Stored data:

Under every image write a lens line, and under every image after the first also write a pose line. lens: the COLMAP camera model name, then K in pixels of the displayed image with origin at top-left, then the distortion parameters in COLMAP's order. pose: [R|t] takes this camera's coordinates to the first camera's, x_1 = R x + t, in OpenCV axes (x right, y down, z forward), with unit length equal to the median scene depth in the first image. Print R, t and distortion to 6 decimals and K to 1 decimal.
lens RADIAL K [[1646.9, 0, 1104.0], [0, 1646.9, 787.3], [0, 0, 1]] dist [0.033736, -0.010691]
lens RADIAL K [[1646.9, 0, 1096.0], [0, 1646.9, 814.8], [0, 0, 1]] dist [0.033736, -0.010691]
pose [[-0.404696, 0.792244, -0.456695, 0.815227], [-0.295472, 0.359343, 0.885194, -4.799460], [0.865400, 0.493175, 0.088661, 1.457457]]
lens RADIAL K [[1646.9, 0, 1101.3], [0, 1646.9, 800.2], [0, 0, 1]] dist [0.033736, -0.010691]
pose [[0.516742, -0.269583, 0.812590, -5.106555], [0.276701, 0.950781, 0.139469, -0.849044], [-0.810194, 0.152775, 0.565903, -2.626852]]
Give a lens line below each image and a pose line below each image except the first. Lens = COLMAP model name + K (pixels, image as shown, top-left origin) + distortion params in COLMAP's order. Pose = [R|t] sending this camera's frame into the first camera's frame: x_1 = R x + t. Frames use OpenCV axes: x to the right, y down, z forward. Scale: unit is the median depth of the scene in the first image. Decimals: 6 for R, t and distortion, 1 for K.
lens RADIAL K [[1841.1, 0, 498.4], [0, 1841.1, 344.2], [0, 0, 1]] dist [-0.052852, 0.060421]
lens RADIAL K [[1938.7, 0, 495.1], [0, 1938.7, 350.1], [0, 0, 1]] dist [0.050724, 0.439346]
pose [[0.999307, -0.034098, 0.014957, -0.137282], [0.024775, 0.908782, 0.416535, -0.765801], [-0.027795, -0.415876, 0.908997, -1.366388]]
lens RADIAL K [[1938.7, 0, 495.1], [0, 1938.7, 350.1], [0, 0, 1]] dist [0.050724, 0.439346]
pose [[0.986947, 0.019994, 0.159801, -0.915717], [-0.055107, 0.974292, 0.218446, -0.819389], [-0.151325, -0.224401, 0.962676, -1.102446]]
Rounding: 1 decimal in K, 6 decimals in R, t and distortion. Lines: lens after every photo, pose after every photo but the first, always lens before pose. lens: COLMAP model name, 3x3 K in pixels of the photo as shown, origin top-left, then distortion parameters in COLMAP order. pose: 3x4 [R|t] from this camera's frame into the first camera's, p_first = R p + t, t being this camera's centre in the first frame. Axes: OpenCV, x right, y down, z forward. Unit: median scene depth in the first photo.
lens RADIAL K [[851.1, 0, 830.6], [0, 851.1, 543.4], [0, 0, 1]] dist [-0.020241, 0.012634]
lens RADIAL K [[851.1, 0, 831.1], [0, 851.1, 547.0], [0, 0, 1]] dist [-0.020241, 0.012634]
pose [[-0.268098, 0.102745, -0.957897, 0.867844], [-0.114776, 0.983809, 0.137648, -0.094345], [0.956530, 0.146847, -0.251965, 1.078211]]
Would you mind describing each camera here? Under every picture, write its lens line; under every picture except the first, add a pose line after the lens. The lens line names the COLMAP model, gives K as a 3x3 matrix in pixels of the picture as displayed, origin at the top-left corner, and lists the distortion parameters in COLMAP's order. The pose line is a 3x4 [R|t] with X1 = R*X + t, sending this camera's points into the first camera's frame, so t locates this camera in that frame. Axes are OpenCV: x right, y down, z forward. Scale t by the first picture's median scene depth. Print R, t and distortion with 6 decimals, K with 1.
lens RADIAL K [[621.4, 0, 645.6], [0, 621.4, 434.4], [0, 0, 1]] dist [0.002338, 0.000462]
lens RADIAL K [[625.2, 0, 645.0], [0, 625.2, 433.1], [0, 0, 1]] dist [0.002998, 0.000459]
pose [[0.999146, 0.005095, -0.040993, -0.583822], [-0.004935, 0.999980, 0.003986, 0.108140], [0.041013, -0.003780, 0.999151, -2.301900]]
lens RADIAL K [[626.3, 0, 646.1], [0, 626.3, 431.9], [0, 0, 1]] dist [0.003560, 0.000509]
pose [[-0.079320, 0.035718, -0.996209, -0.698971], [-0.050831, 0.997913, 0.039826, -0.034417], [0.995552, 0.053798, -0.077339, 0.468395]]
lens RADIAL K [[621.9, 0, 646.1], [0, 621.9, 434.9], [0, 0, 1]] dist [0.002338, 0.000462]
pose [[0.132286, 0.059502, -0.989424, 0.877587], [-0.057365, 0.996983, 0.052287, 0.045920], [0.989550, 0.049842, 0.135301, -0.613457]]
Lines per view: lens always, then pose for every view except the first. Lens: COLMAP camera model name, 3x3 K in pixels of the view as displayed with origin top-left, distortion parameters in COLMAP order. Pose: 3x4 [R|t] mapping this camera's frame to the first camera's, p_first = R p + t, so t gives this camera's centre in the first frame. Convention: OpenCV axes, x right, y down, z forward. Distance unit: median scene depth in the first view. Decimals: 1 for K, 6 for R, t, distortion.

**PROBLEM STATEMENT**: Swap "lens line" for "intrinsics line" in the rows from the first row through the line containing "800.2], [0, 0, 1]] dist [0.033736, -0.010691]", and reproduce those lines with all else unchanged.

**TASK RESPONSE**:
Under every image write a intrinsics line, and under every image after the first also write a pose line. lens: the COLMAP camera model name, then K in pixels of the displayed image with origin at top-left, then the distortion parameters in COLMAP's order. pose: [R|t] takes this camera's coordinates to the first camera's, x_1 = R x + t, in OpenCV axes (x right, y down, z forward), with unit length equal to the median scene depth in the first image. Print R, t and distortion to 6 decimals and K to 1 decimal.
lens RADIAL K [[1646.9, 0, 1104.0], [0, 1646.9, 787.3], [0, 0, 1]] dist [0.033736, -0.010691]
lens RADIAL K [[1646.9, 0, 1096.0], [0, 1646.9, 814.8], [0, 0, 1]] dist [0.033736, -0.010691]
pose [[-0.404696, 0.792244, -0.456695, 0.815227], [-0.295472, 0.359343, 0.885194, -4.799460], [0.865400, 0.493175, 0.088661, 1.457457]]
lens RADIAL K [[1646.9, 0, 1101.3], [0, 1646.9, 800.2], [0, 0, 1]] dist [0.033736, -0.010691]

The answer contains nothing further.